Every single texture in the game was its own file, leading to every sprite to require a SetTexture, adding another drawcall to the bunch.

The scene tree was also poorly optimized, but to be honest, Godot was not as benevolent as say, Unity, with this. I felt like with Unity I could get away with more by not paying to much atention to my hierarchy where as with Godot, specifically the 3.5 version, it mattered way more.

Lastly there were the fonts. They had lots of overdraw some special effects.

Eventually, after some experimentation and trial and error, the games were optimized to a comfortable 10-40 draw calls, the higher number being on key moments of the game with lots of animations. There was still some performance to be squeezed, but the games were in a good state where they could be shipped.

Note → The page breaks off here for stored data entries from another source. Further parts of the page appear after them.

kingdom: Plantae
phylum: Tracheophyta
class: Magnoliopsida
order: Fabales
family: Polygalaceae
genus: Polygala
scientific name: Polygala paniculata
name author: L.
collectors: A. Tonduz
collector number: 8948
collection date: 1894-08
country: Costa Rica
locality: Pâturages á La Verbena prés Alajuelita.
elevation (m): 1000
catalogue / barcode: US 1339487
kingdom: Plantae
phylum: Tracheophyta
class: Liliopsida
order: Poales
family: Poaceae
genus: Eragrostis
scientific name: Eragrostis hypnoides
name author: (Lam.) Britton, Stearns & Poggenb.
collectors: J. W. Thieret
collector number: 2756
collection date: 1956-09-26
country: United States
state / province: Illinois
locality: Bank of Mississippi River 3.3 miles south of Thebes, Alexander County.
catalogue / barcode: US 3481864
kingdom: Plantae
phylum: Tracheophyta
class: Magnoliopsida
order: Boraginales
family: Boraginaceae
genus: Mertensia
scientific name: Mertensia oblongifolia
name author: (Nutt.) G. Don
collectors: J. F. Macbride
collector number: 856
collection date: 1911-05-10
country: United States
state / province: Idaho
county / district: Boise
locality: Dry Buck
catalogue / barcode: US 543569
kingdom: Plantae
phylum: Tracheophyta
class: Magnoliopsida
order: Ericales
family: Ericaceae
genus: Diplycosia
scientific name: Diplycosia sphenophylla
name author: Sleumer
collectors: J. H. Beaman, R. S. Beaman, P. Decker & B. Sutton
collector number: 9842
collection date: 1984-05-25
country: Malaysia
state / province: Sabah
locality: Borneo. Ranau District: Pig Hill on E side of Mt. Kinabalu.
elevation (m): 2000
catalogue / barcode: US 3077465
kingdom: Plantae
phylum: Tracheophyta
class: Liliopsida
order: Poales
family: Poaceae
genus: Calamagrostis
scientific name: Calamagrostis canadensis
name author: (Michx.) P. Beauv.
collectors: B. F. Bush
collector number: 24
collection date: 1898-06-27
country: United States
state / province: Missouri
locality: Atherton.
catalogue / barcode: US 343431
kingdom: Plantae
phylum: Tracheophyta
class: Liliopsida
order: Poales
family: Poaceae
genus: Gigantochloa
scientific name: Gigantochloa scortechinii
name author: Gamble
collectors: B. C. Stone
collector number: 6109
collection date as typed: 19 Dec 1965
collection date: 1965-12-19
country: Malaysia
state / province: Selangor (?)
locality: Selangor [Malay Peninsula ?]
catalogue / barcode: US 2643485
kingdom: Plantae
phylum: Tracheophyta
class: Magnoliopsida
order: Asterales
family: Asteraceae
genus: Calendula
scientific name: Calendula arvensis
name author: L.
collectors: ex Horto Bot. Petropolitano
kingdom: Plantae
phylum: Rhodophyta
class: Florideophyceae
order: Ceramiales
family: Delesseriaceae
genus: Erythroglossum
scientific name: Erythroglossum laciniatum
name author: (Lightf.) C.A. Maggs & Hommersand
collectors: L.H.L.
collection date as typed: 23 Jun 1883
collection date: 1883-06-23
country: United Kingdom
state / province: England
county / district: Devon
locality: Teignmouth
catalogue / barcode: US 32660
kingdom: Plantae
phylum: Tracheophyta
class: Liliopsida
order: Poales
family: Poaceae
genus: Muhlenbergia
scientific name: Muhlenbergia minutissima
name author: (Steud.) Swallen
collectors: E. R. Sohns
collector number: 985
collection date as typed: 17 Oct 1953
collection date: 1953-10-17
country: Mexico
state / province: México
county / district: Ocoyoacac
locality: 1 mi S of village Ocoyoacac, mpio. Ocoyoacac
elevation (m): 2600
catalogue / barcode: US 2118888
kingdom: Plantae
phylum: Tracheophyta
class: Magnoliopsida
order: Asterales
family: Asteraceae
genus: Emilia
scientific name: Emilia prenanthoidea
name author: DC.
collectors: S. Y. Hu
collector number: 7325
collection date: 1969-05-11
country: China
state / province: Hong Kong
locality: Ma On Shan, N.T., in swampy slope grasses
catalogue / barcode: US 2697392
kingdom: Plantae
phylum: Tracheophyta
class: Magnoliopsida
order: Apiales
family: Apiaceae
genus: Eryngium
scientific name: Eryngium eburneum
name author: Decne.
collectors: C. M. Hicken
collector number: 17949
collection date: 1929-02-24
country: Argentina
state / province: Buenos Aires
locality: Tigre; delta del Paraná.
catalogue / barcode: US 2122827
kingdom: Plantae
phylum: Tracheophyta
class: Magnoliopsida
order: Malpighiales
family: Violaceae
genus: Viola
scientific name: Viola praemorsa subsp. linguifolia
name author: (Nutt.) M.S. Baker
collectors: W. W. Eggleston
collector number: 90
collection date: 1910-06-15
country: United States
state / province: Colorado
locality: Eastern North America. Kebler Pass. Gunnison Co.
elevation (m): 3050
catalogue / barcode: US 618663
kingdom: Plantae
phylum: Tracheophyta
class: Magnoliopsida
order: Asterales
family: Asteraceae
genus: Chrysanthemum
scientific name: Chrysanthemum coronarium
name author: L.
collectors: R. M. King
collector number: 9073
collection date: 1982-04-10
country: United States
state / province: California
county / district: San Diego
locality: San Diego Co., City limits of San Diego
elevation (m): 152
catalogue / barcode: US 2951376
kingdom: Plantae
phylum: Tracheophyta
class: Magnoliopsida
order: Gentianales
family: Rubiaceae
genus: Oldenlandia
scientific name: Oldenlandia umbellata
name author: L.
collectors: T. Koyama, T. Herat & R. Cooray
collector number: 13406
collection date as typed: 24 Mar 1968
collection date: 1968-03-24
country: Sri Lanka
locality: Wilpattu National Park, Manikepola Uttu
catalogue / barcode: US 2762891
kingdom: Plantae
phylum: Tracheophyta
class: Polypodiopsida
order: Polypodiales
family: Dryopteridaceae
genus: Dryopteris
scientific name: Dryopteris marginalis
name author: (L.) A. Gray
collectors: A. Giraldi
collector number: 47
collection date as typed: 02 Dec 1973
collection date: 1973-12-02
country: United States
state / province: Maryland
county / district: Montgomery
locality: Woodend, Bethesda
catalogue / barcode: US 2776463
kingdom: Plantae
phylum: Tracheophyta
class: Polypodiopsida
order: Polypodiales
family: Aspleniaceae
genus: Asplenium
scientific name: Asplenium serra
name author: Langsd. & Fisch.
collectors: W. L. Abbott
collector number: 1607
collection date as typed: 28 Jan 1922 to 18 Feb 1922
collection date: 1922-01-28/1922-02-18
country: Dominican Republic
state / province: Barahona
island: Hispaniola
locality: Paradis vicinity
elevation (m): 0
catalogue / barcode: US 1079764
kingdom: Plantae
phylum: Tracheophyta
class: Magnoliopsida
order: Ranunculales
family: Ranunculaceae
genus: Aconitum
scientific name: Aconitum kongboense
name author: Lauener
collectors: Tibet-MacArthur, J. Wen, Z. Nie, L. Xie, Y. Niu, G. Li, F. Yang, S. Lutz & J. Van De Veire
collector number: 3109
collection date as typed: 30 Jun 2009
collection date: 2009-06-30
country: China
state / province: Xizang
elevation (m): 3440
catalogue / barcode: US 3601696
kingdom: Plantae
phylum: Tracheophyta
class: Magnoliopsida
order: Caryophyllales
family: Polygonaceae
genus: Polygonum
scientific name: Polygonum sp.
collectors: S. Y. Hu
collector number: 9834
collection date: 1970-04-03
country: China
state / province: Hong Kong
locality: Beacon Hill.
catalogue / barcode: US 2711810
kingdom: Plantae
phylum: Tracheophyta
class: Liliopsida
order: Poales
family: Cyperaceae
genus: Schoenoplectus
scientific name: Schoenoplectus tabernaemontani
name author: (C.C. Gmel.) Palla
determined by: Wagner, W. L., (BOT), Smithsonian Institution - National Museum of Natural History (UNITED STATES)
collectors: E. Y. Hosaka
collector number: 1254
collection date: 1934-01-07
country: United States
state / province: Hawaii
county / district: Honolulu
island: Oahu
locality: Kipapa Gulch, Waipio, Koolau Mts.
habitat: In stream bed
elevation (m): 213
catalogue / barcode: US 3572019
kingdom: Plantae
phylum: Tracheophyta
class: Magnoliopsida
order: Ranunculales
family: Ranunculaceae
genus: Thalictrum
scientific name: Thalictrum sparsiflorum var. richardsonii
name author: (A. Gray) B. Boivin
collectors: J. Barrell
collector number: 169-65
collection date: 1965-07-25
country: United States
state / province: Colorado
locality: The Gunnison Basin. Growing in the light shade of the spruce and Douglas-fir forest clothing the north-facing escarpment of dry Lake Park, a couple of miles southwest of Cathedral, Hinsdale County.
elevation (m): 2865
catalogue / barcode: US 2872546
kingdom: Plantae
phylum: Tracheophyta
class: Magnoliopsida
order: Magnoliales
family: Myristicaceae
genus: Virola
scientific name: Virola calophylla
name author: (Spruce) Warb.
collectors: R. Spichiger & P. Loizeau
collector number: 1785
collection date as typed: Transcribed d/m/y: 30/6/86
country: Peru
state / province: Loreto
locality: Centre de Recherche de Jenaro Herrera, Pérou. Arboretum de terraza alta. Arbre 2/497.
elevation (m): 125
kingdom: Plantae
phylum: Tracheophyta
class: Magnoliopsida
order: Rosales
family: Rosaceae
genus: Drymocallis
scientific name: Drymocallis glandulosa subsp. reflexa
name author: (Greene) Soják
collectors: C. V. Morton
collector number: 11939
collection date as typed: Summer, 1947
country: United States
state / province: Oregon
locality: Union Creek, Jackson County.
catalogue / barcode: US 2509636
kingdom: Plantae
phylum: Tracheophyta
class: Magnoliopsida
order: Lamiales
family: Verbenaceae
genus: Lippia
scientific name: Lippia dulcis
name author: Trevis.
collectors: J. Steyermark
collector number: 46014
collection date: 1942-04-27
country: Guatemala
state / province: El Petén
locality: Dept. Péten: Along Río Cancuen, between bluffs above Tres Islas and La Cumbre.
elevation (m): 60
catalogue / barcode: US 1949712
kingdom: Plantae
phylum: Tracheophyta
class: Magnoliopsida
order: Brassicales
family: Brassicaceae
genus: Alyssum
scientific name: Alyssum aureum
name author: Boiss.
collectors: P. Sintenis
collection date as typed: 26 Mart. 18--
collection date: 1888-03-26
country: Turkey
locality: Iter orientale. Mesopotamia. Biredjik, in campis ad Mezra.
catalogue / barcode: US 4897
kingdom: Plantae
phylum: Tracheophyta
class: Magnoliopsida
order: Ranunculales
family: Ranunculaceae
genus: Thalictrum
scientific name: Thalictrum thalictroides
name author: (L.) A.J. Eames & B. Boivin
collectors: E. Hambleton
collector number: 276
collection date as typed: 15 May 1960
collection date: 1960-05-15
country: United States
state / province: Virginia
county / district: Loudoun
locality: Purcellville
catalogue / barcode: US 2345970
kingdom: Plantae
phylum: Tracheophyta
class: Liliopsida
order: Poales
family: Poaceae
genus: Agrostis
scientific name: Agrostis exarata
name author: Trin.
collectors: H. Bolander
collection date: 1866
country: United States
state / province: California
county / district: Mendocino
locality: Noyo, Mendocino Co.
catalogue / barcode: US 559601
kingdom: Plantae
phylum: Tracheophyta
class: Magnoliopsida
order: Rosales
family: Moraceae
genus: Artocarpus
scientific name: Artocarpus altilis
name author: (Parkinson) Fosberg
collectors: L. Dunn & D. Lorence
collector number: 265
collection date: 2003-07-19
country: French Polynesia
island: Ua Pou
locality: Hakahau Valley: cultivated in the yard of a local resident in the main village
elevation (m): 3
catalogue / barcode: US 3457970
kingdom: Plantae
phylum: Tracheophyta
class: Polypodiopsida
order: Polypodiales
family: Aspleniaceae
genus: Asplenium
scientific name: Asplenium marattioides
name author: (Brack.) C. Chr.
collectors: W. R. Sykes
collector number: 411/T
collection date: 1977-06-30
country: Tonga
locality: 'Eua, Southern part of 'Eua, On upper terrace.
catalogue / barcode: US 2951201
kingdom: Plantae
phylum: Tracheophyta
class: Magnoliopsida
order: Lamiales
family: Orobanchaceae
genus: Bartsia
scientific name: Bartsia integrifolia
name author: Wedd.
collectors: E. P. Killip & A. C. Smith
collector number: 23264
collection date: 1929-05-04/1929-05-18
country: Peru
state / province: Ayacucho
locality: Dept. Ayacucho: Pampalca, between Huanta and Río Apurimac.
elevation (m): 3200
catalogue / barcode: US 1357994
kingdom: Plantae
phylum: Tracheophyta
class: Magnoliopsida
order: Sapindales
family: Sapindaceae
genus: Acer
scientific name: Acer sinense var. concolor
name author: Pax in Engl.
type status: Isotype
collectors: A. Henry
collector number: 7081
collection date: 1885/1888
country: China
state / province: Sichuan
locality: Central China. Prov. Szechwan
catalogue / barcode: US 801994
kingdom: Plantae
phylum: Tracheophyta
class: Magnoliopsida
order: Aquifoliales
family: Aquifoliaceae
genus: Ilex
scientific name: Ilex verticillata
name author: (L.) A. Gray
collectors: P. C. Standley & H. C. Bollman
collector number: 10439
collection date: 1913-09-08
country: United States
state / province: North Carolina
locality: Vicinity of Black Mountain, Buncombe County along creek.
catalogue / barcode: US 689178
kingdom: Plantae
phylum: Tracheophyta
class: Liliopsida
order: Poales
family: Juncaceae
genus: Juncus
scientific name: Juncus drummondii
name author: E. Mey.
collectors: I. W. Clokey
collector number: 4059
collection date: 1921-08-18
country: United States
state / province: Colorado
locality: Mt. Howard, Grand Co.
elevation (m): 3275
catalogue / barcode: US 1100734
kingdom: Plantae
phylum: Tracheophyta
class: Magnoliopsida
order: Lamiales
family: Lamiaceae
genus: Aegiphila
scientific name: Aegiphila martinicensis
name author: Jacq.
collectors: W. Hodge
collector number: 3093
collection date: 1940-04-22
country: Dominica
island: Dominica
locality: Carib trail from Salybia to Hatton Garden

We would take these lessons onto the future games of the team, where they would rarely go above 10 draw calls and have great performance at all times.

Later on I would also introduce these concepts to the online team so their games could be as optimized as possible.

At this time the game I was working on also came to its conclusion and was passed to another team.

For a few weeks I helped out with other project such as a VR one, but then came time for a new project.

Before I had come along, the team was experimenting with building a new engine to have another alternative to the already existing one. The plan was to use Godot and write some c++ modules to extend its behaviour for our own land-based games.

We were tasked with taking a critical look at that code, and think of possibilities of what this new tool could look like, in terms of technology workflow, etc. It was going to be using Godot in some manner.

One of the requirements was communication with C++ libraries, because the games depended on those to communicate with the machine on the casino floor.

At this time we also experimented with compiling our own versions of Godot, where I learned yet a new build system, SCons.

We toyed around some more with the C++, wrote some CMake and some modules to interact with our shared libraries, but the whole process was a bit cumbersome and would not offer much over what we already had on the land-based department.

We were taking this route because GDScript, Godot’s scripting language which was what we had used so far, had no way to interact with external C++ libs.

But then we took notice that Godot also supported C# through Mono, and C# does have mechanisms to interact with C++. After some days of tinkering, we managed to connect to these libs somewhat gracefully and write something that was working, and felt good to work with.

We decided to fully embrace that C# route and kept on building.

My colleagues eventually moved to other projects and I kept working on TurboDot alone.

The project started out as an experiment but its goal became more clear the coming weeks. Verify if Godot could handle our needs for a land-based game, and if so, build a framework that would allow us to do so, in a better fashion.

Faster (both in runtime performance and dev speed), more ambitious, etc.

The project was progressing at a satisfying pace and eventually the team made 2 more hires, who would help me out on the project.

I was responsible for integrating them into the team and the project.

I was a bit out of my depth here but I think I handled it well and they where quickly contributing to the project!

Months passed and we kept at it, developing the framework and a game on top of it, so we would keep pushing with the requirements. At this point we were presenting our results to other teams every other month. This was important as ideally this framework would try and bridge some of the gap between programmers and creative teams, and their feedback was vital.

By the time I left it was pretty self suficient and could produce a game that would be “production ready” and offered significant improvements over what came before.

The frameworks features could be summed as:

Tackling such a big project and owning a massive codebase was pretty intimidating at first and definitely a huge challenge. I am immensely grateful for the opportunity to have such a responsability. It felt rewarding and vindicating in the end. Picked up a lot of new skills along the way.

Grateful for my time at FABAMAQ and my colleagues who pushed me to be better!